Fran smiled. She knew what her mother would have said about something like that.
“So when I really started to get wound up, Lucy—that’s my girl, did I tell you?—Lucy would say, ‘Hurry up, Larry, ask the question.’”
“What would Jesus do?” Fran said, amused.
“No, what would Harold do?” Larry answered seriously. Fran was nearly dumbfounded. She could not help wishing to be around when Larry actually met Harold. Whatever in the world would his reaction be?
“We camped in this farmyard one night and we really were almost out of water. The place had a well, but no way of drawing it up, naturally, because the power was off and the pump wouldn’t work. And Joe—Leo, I’m sorry, his real name is Leo—Leo kept walking by and saying, ‘Firsty, Larry, pwetty firsty now.’ And he was driving me bugshit. I could feel myself tightening up, and the next time he came by I probably would have hit him. Nice guy, huh? Getting ready to hit a disturbed child. But a person can’t change all at once. I’ve had plenty of time to work that out for myself.”
“You brought them all across from Maine intact,” Frannie said. “One of ours died. His appendix burst. Stu tried to operate on him, but it was no good. All in all, Larry, I’d say you did pretty well.”
“Harold and I did pretty well,” he corrected. “Anyway, Lucy said, ‘Quick, Larry, ask the question.’ So I did. There was a windmill on the place that ran water up to the barn. It was turning pretty good, but there wasn’t any water coming out of the barn faucets either. So I opened the big case at the foot of the windmill, where all the machinery was, and I saw that the main driveshaft had popped out of its hole. I got it back in and bingo! All the water you could want. Cold and tasty. Thanks to Harold.”
“Thanks to you. Harold wasn’t really there, Larry.”
“Well, he was in my head. And now I’m here and I brought him the wine and the candy bars.” He looked at her sideways. “You know, I kind of thought he might be your man.”
She shook her head and looked down at her clasped fingers. “No. He… not Harold.”
He didn’t say anything for a long time, but she felt him looking at her. At last he said, “Okay, how have I got it wrong? About Harold?”
She stood up. “I ought to go in now. It’s been nice to meet you, Larry. Come by tomorrow and meet Stu. Bring your Lucy, if she’s not busy.”
“What is it about him?” he insisted, standing with her.
“Oh, I don’t know,” she said thickly. Suddenly the tears were very close. “You make me feel as if… as if I’ve treated Harold very shabbily and I don’t know… why or how I did it… can I be blamed for not loving him the way I do Stu? Is that supposed to be my fault?”
“No, of course not.” Larry looked taken aback. “Listen, I’m sorry. I barged in on you. I’ll go.”
“He’s changed!” Frannie burst out. “I don’t know how or why, and sometimes I think it might be for the better… but I don’t… don’t really know. And sometimes I’m afraid.”
“Afraid of Harold?”
She didn’t answer; only looked down at her feet.
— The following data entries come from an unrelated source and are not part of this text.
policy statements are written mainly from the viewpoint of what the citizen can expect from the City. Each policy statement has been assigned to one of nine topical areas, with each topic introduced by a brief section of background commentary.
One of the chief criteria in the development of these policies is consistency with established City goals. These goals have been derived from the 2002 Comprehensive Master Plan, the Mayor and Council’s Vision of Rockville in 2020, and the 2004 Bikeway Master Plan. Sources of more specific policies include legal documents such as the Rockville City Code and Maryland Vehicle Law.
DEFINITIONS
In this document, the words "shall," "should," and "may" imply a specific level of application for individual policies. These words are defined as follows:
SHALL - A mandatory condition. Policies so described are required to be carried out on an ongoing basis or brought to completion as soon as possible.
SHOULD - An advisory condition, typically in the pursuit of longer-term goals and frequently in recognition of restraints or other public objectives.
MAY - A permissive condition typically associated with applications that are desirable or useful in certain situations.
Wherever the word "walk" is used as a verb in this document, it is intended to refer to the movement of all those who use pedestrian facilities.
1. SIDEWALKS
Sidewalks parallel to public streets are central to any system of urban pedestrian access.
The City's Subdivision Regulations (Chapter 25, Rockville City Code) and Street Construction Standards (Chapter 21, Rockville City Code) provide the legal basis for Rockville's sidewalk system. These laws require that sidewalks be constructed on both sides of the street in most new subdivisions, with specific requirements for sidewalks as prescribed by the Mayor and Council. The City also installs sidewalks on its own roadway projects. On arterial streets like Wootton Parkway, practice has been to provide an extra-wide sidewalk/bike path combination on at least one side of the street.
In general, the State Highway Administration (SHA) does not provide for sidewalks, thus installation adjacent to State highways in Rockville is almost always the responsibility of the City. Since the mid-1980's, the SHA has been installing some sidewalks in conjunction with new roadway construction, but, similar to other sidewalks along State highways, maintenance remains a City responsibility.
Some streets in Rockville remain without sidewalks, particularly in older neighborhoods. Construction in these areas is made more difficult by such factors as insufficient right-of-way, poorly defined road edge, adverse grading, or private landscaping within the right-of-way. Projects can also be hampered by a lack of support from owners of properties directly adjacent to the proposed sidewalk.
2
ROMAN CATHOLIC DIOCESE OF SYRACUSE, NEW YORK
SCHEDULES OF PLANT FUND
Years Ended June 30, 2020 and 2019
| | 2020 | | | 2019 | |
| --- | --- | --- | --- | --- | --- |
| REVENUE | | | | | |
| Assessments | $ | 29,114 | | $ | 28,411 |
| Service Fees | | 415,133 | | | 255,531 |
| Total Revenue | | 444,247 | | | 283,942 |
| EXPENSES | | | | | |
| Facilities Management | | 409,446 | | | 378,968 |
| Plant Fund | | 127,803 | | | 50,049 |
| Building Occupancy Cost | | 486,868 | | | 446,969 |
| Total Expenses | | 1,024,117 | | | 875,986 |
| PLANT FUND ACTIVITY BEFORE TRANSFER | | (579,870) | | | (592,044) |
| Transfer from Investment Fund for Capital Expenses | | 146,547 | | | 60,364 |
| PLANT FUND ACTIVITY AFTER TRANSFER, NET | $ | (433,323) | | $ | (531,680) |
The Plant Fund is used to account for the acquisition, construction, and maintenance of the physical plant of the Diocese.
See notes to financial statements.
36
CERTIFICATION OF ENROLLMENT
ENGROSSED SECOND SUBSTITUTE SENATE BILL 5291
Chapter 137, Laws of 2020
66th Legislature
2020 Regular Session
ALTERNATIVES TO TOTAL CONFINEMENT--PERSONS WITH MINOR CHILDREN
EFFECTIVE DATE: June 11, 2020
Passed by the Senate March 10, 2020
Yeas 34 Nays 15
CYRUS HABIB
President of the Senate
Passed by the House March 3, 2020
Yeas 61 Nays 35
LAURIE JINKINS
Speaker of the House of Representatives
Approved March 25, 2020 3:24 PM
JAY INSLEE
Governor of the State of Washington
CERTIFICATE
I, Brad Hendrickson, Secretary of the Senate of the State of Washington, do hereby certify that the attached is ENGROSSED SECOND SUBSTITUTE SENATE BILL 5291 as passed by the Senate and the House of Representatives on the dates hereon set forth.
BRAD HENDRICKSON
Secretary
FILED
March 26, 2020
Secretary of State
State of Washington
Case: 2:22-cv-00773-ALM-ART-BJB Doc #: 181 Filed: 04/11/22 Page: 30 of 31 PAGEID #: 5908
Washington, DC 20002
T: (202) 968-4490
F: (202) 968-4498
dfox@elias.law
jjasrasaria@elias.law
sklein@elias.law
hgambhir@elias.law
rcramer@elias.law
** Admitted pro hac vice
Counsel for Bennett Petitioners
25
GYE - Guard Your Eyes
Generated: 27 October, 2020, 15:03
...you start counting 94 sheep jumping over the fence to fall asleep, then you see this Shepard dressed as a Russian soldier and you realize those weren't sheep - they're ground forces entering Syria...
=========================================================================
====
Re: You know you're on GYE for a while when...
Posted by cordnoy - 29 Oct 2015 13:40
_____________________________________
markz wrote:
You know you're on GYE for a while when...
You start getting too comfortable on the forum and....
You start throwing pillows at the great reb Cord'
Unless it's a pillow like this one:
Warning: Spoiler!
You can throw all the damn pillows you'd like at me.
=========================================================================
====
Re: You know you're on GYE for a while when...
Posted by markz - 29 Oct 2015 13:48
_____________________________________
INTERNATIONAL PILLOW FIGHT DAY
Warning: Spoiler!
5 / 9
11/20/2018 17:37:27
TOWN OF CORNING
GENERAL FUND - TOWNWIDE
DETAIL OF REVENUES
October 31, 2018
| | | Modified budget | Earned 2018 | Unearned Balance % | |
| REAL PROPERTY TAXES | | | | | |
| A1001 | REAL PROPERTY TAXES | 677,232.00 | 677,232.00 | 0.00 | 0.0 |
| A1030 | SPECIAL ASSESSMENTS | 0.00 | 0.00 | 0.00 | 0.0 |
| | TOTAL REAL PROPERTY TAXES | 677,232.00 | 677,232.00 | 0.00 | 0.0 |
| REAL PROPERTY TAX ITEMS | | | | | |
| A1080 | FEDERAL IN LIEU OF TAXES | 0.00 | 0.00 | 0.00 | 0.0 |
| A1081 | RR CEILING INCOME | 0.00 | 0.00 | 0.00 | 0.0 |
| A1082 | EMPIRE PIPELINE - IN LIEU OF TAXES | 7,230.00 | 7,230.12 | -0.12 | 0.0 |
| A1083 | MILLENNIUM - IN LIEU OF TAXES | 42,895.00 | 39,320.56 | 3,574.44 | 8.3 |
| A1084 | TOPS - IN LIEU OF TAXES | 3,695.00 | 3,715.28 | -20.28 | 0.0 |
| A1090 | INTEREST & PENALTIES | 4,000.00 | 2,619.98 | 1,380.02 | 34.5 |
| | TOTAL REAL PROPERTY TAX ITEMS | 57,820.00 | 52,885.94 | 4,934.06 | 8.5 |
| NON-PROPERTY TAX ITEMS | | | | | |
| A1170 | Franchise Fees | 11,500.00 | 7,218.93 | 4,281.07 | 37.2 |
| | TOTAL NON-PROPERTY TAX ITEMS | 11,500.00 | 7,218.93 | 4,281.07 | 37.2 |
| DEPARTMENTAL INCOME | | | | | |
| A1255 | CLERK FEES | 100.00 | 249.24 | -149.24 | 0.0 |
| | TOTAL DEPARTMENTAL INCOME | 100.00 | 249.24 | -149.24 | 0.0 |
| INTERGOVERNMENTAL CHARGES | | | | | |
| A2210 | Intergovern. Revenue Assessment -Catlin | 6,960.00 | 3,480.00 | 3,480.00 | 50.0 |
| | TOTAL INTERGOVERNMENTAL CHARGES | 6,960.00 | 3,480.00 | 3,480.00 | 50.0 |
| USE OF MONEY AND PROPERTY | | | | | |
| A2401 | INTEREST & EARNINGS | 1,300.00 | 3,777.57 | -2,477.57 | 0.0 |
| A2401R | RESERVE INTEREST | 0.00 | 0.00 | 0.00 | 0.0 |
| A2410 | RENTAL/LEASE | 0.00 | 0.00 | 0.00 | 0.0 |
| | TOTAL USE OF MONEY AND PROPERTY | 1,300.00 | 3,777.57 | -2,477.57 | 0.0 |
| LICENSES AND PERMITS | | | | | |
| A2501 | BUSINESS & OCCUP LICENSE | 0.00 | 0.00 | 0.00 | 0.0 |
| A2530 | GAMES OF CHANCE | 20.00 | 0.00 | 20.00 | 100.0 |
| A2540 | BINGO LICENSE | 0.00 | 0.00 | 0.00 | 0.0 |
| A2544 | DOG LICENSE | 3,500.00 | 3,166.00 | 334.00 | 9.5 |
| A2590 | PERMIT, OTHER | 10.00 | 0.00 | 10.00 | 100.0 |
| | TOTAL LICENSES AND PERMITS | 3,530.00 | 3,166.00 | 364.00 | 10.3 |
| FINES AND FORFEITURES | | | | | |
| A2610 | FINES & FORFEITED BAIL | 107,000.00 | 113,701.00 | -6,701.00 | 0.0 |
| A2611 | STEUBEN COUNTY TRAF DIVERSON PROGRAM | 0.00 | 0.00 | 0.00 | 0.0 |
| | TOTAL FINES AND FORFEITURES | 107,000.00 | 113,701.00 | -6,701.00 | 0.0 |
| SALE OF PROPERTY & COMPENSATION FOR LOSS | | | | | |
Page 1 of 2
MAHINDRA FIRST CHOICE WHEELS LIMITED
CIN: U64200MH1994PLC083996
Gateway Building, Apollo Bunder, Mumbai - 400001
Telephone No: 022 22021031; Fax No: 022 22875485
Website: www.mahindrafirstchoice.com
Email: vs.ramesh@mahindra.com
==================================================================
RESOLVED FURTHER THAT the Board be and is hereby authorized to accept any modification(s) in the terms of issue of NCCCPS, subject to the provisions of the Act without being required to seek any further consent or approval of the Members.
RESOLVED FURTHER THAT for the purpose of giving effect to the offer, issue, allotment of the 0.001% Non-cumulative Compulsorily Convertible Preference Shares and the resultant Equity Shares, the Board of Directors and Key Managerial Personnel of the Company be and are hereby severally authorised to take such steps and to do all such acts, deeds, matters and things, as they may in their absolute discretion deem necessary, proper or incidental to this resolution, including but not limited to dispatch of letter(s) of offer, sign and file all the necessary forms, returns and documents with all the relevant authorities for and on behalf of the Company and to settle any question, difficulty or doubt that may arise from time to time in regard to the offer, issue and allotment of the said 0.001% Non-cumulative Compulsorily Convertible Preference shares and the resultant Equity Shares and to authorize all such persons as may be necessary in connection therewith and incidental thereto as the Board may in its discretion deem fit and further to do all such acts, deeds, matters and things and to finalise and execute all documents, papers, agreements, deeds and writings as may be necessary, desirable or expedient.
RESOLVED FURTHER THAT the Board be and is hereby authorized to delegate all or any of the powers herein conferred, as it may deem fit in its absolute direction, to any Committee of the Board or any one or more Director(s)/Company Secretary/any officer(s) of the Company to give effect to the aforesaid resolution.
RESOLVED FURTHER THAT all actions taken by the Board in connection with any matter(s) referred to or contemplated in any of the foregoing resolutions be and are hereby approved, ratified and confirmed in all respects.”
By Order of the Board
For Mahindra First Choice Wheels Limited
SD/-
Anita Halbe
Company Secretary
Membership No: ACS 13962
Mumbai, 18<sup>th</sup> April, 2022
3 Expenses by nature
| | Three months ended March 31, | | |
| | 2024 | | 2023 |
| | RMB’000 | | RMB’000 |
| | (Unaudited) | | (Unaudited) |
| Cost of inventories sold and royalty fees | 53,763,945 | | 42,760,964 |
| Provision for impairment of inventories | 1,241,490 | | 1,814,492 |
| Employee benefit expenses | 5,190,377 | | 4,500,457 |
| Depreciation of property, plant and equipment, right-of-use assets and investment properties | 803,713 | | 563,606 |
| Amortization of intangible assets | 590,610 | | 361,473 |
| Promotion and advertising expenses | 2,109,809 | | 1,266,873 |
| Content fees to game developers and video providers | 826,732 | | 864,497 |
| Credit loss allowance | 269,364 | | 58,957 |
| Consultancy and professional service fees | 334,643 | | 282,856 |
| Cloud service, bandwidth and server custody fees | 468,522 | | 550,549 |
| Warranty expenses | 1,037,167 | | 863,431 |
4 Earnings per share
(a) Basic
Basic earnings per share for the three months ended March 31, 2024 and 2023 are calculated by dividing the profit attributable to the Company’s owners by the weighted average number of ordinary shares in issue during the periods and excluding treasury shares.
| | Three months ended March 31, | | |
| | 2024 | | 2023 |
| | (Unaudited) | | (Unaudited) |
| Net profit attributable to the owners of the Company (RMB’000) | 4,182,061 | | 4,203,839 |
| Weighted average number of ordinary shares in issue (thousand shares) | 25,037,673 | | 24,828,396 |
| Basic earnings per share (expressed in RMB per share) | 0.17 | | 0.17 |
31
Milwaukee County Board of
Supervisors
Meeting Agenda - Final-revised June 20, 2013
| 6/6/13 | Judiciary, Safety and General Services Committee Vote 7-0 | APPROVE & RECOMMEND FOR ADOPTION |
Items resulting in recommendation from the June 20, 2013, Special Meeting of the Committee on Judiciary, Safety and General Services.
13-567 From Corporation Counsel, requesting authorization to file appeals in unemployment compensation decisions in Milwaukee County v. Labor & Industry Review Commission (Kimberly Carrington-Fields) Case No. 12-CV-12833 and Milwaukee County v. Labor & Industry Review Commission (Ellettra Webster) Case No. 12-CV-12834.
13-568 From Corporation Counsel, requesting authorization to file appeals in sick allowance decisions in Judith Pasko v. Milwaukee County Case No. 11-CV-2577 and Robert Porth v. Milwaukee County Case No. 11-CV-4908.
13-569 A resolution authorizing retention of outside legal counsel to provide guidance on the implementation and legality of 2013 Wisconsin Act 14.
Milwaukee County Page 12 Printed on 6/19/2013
She thought she had already said too much.
“You were going to tell me how I could get there?” he asked gently.
“It’s easy. Just go straight out Arapahoe until you come to the little park… the Eben G. Fine Park, I think it is. The park’s on the right. Harold’s little house is on the left, just across from it.”
“All right, thanks. Meeting you was a pleasure, Fran, busted vase and all.”
She smiled, but it was perfunctory. All of the dizzy good humor had gone out of the evening.
Larry raised the bottle of wine and offered his slanted little smile. “And if you see him before I do… keep a secret, huh?”
“Sure.”
“Night, Frannie.”
He walked back the way he had come. She watched him out of sight, then went upstairs and slipped into bed next to Stu, who was still out like a light.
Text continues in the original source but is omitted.